Is this a sound demonstration of Euler's identity?

Solution 1:

So, just rearranging a bit the proof, the two functions: $$ f(z) = \cos(z)+i\sin(z),\qquad g(z)=e^{iz} $$ are indeed the same function since they both are solutions to the first-order ODE $$ h'(z)-i\cdot h(z) = 0 $$ with the initial condition $h(0)=1$. We are just exploiting the Cauchy-Lipschitz theorem.

By evaluating $f$ and $g$ at $z=\pi$ we get Euler's celebrated identity.

The proof is perfectly fine - but it is not really different from proving $f\equiv g$ by comparing their Taylor series, if we consider that Frobenius' power-series method is the most natural way for solving some ODEs. The same situation happens in a discrete setting, for instance. We may prove that:

$$ F_n = \sum_{0\leq k \leq \frac{n-1}{2}}\binom{n-1-k}{k} $$ holds by exploiting the binomial theorem, or by proving that both the LHS and the RHS satisfy the same recurrence relation with the same initial conditions.

Solution 2:

This is not a proof of Euler's discovery, but of something much weaker.

What Euler noticed is that there is a connection between the exponential function and the trigonometric functions.
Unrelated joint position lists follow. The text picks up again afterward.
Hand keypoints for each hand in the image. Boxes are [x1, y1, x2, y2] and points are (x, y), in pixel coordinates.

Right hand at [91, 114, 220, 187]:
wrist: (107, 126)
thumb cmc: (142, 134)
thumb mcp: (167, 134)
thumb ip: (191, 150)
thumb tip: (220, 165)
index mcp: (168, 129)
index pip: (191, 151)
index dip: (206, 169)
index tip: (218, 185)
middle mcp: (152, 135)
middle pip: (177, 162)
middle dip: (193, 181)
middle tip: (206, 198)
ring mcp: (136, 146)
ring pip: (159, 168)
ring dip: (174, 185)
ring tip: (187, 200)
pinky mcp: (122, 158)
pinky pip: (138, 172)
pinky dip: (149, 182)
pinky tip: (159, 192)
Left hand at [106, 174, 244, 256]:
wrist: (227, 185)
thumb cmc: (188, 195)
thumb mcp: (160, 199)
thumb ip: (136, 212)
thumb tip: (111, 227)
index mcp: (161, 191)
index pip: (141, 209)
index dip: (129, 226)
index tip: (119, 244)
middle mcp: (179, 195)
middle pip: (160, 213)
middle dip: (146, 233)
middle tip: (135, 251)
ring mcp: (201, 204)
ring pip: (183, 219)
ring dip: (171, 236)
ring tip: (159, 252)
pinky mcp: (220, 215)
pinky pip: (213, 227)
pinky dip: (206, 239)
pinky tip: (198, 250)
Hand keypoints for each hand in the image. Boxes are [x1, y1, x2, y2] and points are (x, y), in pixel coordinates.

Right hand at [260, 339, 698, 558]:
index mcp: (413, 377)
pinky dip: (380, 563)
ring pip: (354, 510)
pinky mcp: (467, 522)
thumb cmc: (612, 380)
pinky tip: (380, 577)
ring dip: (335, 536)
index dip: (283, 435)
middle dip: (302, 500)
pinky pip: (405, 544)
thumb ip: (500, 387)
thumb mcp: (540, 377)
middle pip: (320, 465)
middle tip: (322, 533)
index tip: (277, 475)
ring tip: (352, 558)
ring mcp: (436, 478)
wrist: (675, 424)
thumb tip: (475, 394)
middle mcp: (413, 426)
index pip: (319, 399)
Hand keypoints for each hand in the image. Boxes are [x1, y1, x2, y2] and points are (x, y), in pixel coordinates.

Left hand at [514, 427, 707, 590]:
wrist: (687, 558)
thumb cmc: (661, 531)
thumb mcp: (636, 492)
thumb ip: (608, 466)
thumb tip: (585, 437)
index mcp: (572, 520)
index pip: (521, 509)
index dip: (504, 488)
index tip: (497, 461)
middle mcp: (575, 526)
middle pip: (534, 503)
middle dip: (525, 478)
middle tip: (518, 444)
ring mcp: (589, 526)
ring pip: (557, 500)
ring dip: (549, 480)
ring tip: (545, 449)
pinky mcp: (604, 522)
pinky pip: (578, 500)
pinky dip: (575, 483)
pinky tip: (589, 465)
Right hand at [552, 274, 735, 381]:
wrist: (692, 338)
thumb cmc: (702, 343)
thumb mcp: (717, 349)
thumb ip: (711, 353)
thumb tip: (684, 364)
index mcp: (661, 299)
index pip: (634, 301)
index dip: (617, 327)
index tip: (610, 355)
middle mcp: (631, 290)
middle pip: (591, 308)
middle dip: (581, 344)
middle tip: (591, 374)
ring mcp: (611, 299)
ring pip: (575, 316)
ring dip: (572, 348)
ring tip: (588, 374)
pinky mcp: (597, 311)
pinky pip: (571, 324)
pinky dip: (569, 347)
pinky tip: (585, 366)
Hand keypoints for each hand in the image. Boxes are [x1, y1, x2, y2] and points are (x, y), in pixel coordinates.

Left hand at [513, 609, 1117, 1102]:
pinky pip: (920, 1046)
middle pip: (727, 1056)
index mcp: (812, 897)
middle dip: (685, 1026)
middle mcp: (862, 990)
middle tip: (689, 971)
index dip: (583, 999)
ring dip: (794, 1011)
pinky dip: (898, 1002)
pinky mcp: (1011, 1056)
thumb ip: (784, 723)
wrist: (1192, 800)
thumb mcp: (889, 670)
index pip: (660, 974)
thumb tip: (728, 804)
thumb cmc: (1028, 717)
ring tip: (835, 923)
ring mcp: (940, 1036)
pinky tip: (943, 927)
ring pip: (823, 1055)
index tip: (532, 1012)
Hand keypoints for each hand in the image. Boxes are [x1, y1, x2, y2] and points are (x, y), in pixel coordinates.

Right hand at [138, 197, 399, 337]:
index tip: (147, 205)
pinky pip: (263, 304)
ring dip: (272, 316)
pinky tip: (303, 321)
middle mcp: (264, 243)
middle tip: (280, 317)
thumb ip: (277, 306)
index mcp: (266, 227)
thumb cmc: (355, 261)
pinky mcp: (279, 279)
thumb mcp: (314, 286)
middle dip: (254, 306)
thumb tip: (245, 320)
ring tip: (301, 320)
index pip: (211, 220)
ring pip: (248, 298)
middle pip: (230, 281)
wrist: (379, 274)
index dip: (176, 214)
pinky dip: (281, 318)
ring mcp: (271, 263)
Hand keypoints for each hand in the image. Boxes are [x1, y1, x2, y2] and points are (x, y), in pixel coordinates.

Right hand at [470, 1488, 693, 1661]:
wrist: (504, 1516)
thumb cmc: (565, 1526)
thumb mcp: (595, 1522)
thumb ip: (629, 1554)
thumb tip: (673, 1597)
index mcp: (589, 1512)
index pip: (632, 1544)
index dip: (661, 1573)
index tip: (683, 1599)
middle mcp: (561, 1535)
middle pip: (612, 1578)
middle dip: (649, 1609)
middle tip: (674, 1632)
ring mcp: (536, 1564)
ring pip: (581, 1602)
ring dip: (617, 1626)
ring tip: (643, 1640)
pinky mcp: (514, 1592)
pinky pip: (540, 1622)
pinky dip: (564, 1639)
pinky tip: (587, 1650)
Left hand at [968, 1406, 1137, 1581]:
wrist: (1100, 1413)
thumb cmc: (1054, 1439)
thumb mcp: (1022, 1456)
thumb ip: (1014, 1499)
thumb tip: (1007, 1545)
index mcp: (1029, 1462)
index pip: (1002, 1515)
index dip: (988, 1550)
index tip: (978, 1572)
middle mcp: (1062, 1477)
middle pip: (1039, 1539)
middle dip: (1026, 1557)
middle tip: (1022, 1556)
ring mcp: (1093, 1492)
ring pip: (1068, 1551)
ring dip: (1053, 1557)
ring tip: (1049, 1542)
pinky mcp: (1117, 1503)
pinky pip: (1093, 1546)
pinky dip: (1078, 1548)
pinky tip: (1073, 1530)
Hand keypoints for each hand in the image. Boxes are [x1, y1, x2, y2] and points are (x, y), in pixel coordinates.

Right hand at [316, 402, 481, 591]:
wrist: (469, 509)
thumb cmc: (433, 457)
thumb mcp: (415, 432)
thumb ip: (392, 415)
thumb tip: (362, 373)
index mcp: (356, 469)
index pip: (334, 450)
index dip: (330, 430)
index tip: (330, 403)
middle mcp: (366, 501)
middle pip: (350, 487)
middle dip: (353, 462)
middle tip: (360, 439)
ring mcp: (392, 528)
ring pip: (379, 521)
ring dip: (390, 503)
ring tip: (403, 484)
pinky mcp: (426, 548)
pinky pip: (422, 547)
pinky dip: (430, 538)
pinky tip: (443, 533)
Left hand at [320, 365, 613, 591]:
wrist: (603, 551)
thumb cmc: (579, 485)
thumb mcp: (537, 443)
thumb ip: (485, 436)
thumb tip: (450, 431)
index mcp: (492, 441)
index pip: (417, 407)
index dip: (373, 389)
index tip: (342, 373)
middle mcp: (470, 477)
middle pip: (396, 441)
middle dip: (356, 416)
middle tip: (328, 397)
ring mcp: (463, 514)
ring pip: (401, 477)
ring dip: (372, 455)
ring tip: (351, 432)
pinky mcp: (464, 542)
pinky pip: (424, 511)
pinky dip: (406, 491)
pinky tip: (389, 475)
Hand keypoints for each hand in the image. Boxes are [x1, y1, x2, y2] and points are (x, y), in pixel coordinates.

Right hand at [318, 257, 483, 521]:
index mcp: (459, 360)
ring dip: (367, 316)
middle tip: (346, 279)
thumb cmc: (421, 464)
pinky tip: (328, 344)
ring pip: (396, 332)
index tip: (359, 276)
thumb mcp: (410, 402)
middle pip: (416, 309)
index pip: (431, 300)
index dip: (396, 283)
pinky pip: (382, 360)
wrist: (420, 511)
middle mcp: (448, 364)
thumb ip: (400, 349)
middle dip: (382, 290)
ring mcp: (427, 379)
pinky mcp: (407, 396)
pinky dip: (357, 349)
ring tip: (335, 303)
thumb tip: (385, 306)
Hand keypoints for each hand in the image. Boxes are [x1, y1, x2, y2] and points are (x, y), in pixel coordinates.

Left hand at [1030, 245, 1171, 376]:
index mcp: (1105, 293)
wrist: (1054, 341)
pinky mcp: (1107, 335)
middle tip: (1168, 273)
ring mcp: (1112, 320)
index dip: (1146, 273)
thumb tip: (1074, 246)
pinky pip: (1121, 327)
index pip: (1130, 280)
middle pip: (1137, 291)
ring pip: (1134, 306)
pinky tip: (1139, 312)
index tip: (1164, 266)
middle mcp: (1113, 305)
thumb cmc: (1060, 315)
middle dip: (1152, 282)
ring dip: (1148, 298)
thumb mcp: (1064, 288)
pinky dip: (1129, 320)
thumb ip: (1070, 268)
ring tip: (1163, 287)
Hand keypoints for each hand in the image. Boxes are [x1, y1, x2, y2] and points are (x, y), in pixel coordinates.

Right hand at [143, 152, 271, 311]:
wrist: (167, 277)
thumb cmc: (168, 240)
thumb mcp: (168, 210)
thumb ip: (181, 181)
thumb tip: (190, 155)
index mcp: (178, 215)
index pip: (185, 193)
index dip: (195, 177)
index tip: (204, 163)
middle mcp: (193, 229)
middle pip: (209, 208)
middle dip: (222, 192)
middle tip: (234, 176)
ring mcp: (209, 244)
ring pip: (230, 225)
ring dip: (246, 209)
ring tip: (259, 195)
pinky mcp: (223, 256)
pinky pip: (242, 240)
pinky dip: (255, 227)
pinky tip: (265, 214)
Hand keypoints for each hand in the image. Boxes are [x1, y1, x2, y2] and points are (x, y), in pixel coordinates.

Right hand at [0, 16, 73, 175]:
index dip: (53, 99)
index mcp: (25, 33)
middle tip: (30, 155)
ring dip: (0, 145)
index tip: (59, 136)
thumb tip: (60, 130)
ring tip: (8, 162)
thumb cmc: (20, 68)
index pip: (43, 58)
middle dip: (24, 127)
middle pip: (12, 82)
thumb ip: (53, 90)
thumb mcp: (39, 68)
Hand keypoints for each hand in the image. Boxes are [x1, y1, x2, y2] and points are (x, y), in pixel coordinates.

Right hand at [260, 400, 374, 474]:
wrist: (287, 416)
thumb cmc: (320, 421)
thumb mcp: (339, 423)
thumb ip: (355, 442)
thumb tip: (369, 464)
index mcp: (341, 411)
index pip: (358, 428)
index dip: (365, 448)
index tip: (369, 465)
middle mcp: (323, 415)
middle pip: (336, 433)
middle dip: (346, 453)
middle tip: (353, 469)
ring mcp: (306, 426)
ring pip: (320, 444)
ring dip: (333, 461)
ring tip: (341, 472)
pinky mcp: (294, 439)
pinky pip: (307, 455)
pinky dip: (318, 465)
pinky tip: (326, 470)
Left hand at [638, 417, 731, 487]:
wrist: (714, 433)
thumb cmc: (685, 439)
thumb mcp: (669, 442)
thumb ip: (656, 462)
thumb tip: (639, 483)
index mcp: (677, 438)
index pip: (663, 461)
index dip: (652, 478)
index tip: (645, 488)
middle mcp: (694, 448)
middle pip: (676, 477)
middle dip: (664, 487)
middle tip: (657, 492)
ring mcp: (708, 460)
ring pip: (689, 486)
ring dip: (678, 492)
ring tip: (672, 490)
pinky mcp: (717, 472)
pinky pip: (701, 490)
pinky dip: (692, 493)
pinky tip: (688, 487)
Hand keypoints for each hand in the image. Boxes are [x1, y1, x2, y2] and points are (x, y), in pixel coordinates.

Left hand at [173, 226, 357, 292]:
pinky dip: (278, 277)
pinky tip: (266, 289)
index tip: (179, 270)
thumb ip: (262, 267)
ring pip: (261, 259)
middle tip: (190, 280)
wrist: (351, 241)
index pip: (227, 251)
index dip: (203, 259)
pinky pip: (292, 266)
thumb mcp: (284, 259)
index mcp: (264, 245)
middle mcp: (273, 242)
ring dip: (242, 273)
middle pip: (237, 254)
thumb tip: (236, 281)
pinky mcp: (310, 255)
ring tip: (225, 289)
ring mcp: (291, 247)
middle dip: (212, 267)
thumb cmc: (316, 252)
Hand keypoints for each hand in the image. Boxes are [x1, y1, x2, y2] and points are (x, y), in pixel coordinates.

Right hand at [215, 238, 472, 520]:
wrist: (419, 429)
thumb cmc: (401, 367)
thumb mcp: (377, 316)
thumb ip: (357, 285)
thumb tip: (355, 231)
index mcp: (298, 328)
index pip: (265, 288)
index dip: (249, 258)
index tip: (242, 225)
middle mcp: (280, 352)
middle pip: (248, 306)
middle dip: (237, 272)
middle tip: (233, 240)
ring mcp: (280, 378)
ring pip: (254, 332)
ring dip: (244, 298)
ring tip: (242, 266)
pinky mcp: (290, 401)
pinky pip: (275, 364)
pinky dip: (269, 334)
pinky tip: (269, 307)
Your proof only shows that solutions to $F'(t)=iF(t)$ (for real $t$) are equivalent to uniform circular motion in the complex plane. This suggests some formal relation of $F(t)$ to exponentials, but it does not:

• give a construction of $F(t)$ independent of circular motion;
• show that $F(ix)$ exists for real $x$
• show that $F(-ix)$, for real $x$, equals the function we know as $e^x$.

Those (or their equivalents) are the earth-shaking facts that Euler uncovered and the reason his formula is celebrated.

Starting from a more advanced formalism (such as power series) where $e^z$ is defined for both real and imaginary $z$ then an argument like this one might reproduce Euler's finding.